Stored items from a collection
════════════════

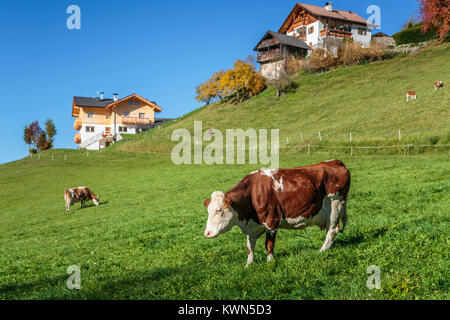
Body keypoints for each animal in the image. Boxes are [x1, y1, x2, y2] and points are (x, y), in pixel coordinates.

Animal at [203, 160, 352, 268]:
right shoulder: (253, 226)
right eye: (208, 211)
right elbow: (250, 246)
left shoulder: (272, 221)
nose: (207, 233)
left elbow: (269, 244)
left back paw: (321, 251)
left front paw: (270, 262)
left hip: (335, 204)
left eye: (219, 210)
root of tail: (335, 162)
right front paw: (248, 264)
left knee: (332, 231)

════════════════

◆ What you have to do ◆
From the first line above to the last, reproduce the records exactly but without the pictures.

◆ Final answer ◆
Body keypoints for each animal in the image. Boxes are [x1, y1, x2, y2] and points are (x, y), in pixel coordinates.

Animal at [203, 160, 352, 268]:
right shoulder: (253, 226)
right eye: (208, 211)
right elbow: (250, 246)
left shoulder: (272, 221)
nose: (207, 233)
left elbow: (269, 244)
left back paw: (321, 251)
left front paw: (270, 262)
left hip: (335, 204)
left eye: (219, 210)
root of tail: (335, 162)
right front paw: (248, 264)
left knee: (332, 231)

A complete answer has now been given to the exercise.